Tomorrow peas will go in the ground, and scallions too, small seeds an offering to the dark mother, and a promise of good things to come. The sacred contract renewed again each year. I plant and pray, she feeds me. As she feeds all beings, last year the slugs ate much more rutabaga then I did, and the cabbages were ripe game as well. I am under no delusion that it is all for me. I’ll take my share and be satisfied. Earth care, People care, Fair share…right?

This morning I put the peas in a water bath to soak, small round brown seeds, tumbling into my hand and then through my fingers. The soft sound they make as they roll into the glass bowl, a cascade, rough and rhythmic, a husky sound, solid. The gratitude I feel for these ones was so present with me. These ones who will grow and feed me, send strong white roots down into the cool earth and then green shoots up, reaching, always reaching for the sun. Flowers will come and then the sweet tender pods, tendrils of green wrapping and grasping, pulling their way upwards on anything they can claim and hold.
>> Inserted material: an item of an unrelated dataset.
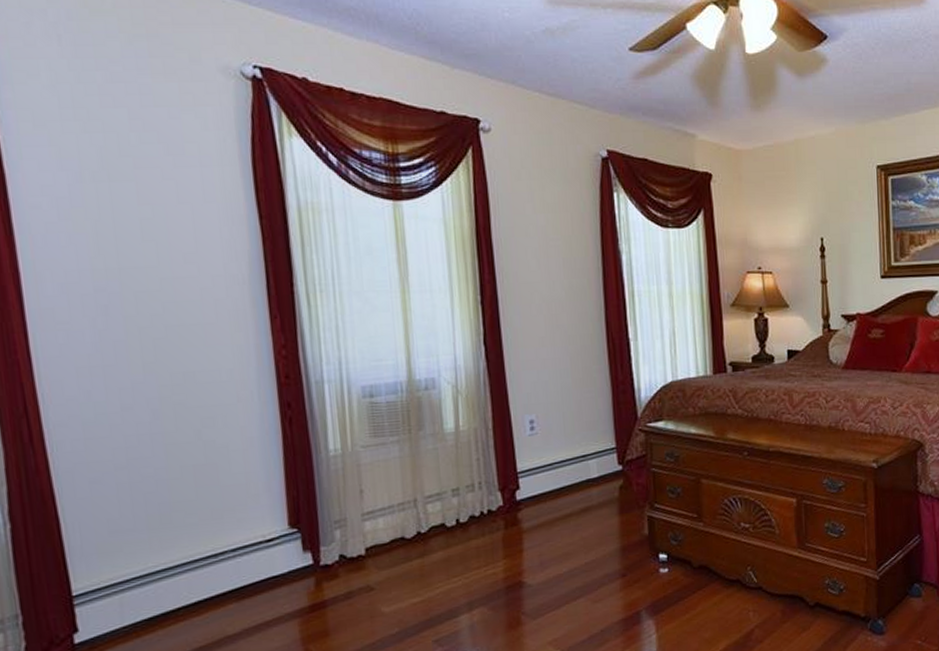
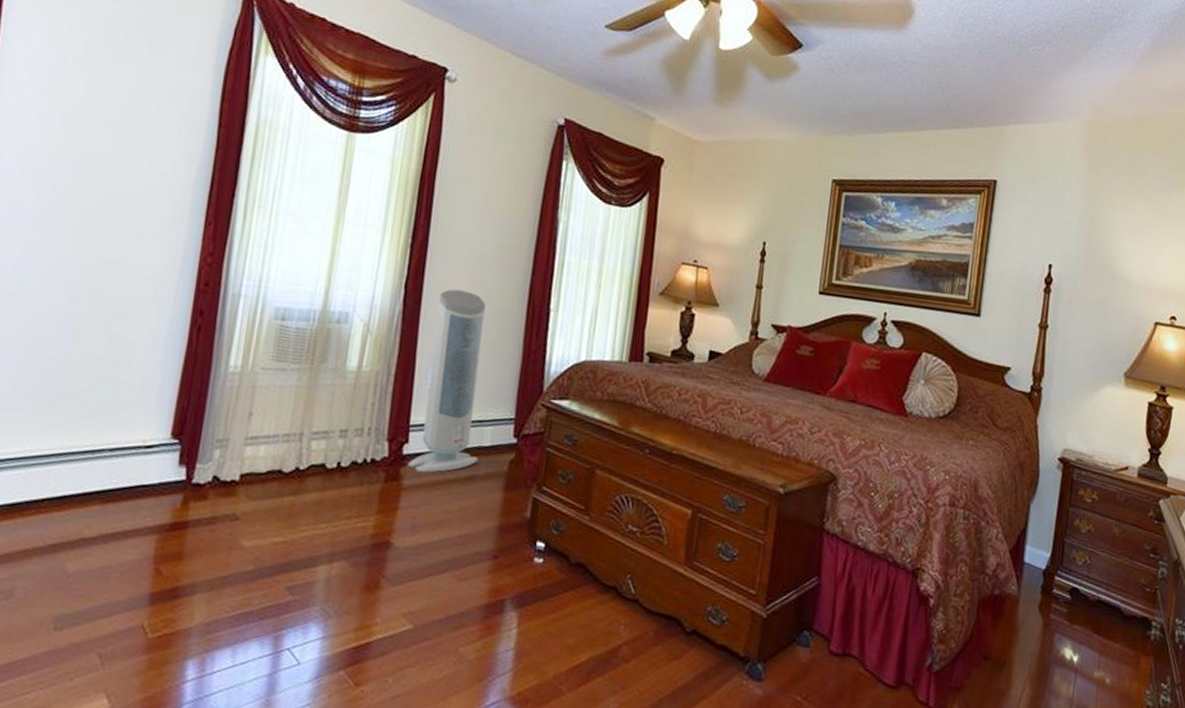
air purifier: none [520,336,589,513] -> present [407,289,486,473]

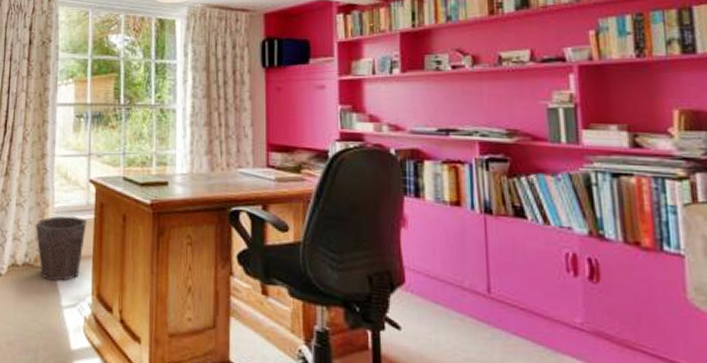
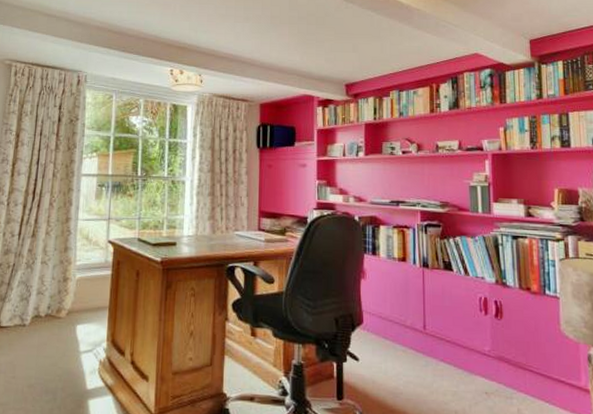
waste bin: present [35,216,87,281] -> none [58,272,105,330]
That I could, for a moment hold this majesty of life in my own hands! A call to honor them rose in my throat and I spoke. A prayer and a promise, we are indebted to each other, bound.  Remember to feed the ones that feed you.
I may not recall word for word the prayer that arose from my heart to these good seeds today, but the flavor of it is in my mouth and heart.

Dear ones…
So we have arrived again, here together
you small and brown in my hand
may you grow strong and tall
may the light kiss softly on your face
may your roots run deep and your vines be hardy
I know you will grow abundantly!
I will care well for you
give you strong support to climb on
I will cherish you and love you
watch you climb in your spiral dance with awe
as I eat you, you will become me
life for life, nothing is free
we belong now to one another
grow well my dears
a promise I will make to you
some of your young will live and go to seed
seed I will save and hold all coming winter in good place
until again next year, I will plant
plant your daughters in this fertile land
thank you!
I await our spring and summer together with great joy!

This is ceremony, learning to be with the ones that feed me. This is the way I believe we should be with each other. Aware of all that is given and received. I, in my own small way am learning….
Learning what? to be human, to respect, to see the grace that holds me up. The same grace the holds the peas in their soft beds of earth.